Google bans “sugar papa” applications from the Android store

Google is banning “sugar daddy” apps from its app store, the company said on Wednesday, in a move that brings the Android phone maker closer to its competitor Apple.

The change will take effect September 1, according to Google.

“We are updating the inappropriate content policy to introduce new restrictions on sexual content, specifically prohibiting paid sex,” Google said in a developer notice.

Google’s Play Store already bans “services that could be interpreted as providing sexual acts in exchange for compensation” – but the updated rules are more specific.

According to Google new formulation, the company will ban “apps that promote sexual entertainment, escort services, or other services that may be interpreted as providing sexual acts in exchange for compensation, including, but not limited to, paid dating or sexual arrangements where one participant is expected or implied to provide money, gifts or financial support to another participant (“sugar dating”). ”

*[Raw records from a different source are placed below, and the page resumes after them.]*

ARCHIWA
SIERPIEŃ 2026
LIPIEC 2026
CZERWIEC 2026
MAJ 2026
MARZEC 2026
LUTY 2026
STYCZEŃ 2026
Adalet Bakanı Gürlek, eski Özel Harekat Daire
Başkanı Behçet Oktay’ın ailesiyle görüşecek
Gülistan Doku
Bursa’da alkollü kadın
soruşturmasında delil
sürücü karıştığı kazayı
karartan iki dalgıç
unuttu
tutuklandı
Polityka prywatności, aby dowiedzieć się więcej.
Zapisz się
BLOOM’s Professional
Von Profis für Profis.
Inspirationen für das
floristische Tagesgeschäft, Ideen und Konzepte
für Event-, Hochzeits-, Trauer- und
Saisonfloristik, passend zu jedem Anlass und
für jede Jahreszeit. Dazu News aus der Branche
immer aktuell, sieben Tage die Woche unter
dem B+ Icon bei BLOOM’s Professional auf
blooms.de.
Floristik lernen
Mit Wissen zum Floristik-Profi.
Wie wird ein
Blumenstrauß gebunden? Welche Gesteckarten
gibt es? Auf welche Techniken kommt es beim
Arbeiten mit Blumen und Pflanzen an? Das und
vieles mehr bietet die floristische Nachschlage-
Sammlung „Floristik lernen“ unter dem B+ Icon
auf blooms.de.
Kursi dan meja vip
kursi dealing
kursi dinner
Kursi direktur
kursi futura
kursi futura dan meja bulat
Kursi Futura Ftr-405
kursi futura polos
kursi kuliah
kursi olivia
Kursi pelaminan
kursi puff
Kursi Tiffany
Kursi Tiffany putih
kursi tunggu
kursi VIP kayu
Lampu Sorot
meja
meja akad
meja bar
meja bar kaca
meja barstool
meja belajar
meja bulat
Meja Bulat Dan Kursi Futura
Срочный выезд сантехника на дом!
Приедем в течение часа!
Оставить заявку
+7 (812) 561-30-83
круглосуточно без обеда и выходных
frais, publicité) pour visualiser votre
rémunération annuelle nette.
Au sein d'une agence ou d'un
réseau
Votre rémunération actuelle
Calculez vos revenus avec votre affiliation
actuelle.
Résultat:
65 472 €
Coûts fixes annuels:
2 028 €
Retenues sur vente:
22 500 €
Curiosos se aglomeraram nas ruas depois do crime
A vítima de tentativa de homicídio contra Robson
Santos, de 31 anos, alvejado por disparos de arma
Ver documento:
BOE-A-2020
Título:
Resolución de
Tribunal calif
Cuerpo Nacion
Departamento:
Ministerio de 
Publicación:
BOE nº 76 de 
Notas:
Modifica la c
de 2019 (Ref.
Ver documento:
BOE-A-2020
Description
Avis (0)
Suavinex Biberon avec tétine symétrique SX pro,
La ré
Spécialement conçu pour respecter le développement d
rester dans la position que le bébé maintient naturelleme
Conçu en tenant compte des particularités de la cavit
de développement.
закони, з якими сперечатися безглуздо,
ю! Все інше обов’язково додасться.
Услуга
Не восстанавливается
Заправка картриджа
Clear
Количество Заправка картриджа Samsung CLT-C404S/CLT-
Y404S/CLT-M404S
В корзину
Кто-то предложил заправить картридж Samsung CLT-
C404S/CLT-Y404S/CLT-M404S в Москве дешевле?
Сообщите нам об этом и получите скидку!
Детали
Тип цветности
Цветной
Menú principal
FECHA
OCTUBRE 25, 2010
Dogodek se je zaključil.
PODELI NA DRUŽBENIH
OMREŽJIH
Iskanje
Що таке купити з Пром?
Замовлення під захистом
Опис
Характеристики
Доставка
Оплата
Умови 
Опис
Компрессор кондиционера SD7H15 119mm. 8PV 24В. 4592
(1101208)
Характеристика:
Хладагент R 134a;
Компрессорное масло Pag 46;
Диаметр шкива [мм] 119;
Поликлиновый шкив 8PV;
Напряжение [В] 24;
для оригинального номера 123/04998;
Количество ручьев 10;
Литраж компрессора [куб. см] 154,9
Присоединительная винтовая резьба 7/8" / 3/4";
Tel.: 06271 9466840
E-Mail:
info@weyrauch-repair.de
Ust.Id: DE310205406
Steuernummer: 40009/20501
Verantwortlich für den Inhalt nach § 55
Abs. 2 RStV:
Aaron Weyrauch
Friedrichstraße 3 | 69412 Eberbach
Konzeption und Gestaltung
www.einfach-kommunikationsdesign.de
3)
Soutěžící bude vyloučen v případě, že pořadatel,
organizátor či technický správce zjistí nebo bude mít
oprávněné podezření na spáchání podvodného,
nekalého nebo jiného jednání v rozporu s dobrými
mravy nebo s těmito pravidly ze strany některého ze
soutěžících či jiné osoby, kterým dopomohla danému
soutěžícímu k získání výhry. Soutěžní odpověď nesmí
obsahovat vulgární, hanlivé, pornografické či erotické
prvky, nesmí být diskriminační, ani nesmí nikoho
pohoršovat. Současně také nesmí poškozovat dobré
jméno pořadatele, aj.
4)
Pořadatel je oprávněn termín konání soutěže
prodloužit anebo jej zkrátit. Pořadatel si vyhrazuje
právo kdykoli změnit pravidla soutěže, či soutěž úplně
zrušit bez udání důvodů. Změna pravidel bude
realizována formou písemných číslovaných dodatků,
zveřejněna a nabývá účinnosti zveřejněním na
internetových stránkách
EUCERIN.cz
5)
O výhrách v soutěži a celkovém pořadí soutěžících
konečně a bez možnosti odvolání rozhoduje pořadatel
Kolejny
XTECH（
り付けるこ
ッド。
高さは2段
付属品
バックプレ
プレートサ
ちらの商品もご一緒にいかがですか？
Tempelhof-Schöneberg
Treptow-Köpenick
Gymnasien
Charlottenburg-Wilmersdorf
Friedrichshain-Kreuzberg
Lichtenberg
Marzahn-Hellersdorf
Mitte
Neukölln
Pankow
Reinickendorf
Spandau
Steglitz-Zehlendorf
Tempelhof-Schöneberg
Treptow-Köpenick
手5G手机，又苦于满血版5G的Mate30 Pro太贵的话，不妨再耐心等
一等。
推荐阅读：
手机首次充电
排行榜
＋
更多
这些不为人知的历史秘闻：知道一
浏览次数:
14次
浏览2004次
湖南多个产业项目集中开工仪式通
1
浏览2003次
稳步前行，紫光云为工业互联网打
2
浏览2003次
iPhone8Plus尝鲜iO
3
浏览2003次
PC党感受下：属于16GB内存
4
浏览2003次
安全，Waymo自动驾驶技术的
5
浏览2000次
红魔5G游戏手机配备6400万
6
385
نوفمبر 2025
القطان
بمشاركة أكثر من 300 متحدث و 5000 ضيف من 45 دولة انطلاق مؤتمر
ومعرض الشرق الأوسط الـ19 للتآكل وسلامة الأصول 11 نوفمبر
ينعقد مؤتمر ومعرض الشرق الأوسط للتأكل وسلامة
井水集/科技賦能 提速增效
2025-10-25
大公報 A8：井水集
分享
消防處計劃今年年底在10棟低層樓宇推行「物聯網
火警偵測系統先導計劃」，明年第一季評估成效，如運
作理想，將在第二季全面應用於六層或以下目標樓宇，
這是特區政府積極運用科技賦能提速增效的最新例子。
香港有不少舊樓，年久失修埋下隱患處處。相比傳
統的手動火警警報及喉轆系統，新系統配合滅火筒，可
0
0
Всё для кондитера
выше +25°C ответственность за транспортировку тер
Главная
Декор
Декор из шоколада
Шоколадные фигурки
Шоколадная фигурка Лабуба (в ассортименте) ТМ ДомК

Google did not explain the timing of its decision in its review and did not immediately respond to a request for comment.

The Google Play Store currently has apps like SeekingArrangement, Sugar Daddy Meet, and Sugar Daddy Dating that promise to match wealthy people with younger or more attractive partners.

The Google Play Store
The change will take effect on September 1.
Alamy Stock Photo

Similar apps have already been banned from Apple’s App Store, which bans “login apps that may include pornography or be used to facilitate prostitution,” according to the company’s statement. guidelines for developers.

The SeekingArrangement app has been unavailable on the Apple App Store since 2018, but remains available to Android users. The company did not immediately respond to a request for comment on how Google’s change will affect its business.

Google’s move may be due to the 2018 FOSTA bill signed by President Donald Trump, which removed Section 230 legal protections for companies accused of knowingly supporting sex trafficking. The controversial bill prompted Craigslist to remove its “personal” section.